SEGUE: It is pronounced “seg-way.”

COULD HAVE / COULD’VE: Not “could of.” “Could’ve” is risky, use it carefully.
SHOULD HAVE / SHOULD’VE: Not “should of.” “Should’ve” is risky, use it carefully.
WOULD HAVE / WOULD’VE: Not “would of.” “Would’ve” is risky, use it carefully.

SUPPOSED TO: Do not omit the “d”. “Suppose to” is incorrect.
USED TO: Same as above. Do not write “use to”.

IN REGARD TO / WITH REGARD TO: Please note that there is no “s” in “regard”.
REGARDS: A nice way to sign off a letter. (Please observe that the “T” is close to the “G” on your keyboard: proofread before you send your note.)

TOWARD: There is no “s” at the end of the word.
ANYWAY: Also has no ending “s”. “Anyways” is nonstandard.

COULDN’T CARE LESS: Be sure to make it negative. (Not “I could care less”.)

ALL WALKS OF LIFE: Not “woks of life”. This phrase does not apply to Asian cuisine.

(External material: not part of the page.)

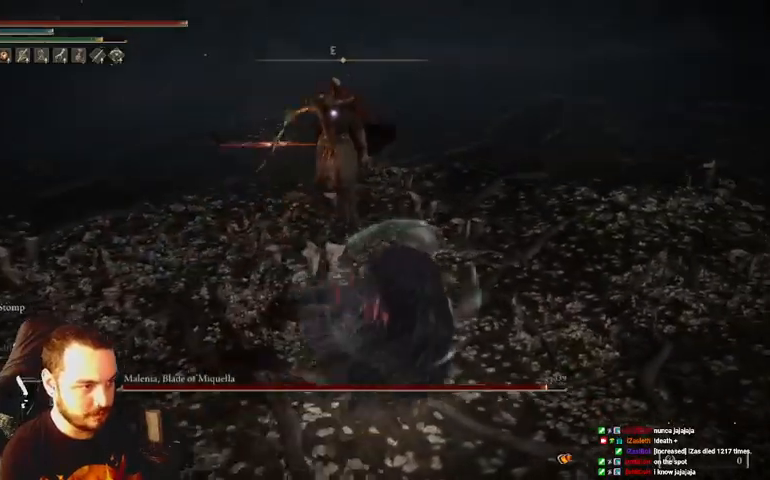
{"buttons": [], "left_stick": "down-right", "right_stick": "center", "events": [[133, "left_stick", "right"], [300, "B", "down"], [367, "B", "up"], [367, "left_stick", "down-right"]]}
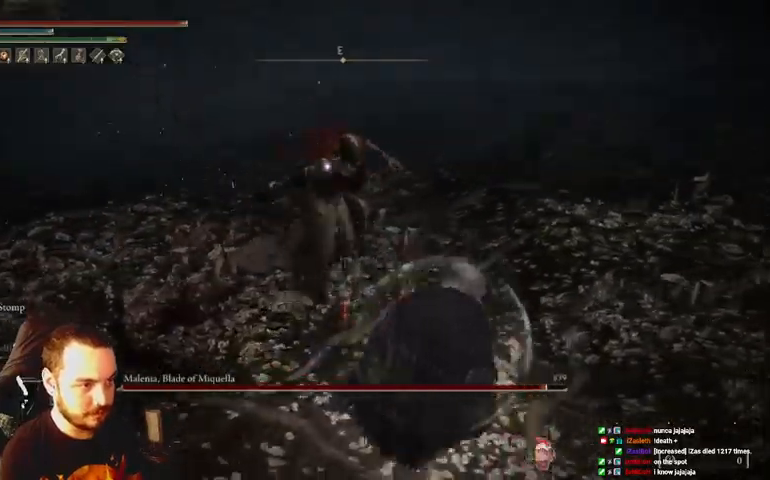
{"buttons": [], "left_stick": "down-right", "right_stick": "center", "events": [[267, "B", "down"], [400, "B", "up"]]}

ORIENTAL: Refers to things from Asia, like rugs, not people.
ASIAN: People from Asia.

CHEST OF DRAWERS: Not “chester drawers”.

PEDESTAL: Not “petal stool” or “pedal stool”.
PEDAL: The little doohickeys you press with your feet in your car.
PETAL: Part of a flower.

LADDER: A thing you climb. It has rungs.
LATTER: When referring to two things, one is the former (or first), and one is the latter (or last).

SHUTTER: A hinged wooden window covering.
SHUDDER: To briefly shake oneself violently. “I shudder to think.”

FAUX PAS: Means “false step,” and you make a faux pas when you spell it incorrectly. Just sayin’.

FOR ALL INTENTS AND PURPOSES: Not “intensive purposes”.

PER SE: It is not “per say.” (Don’t use “per se” if you can’t define or spell it properly.)

Hope this helps.

High Five Grammar Cat offers congratulations.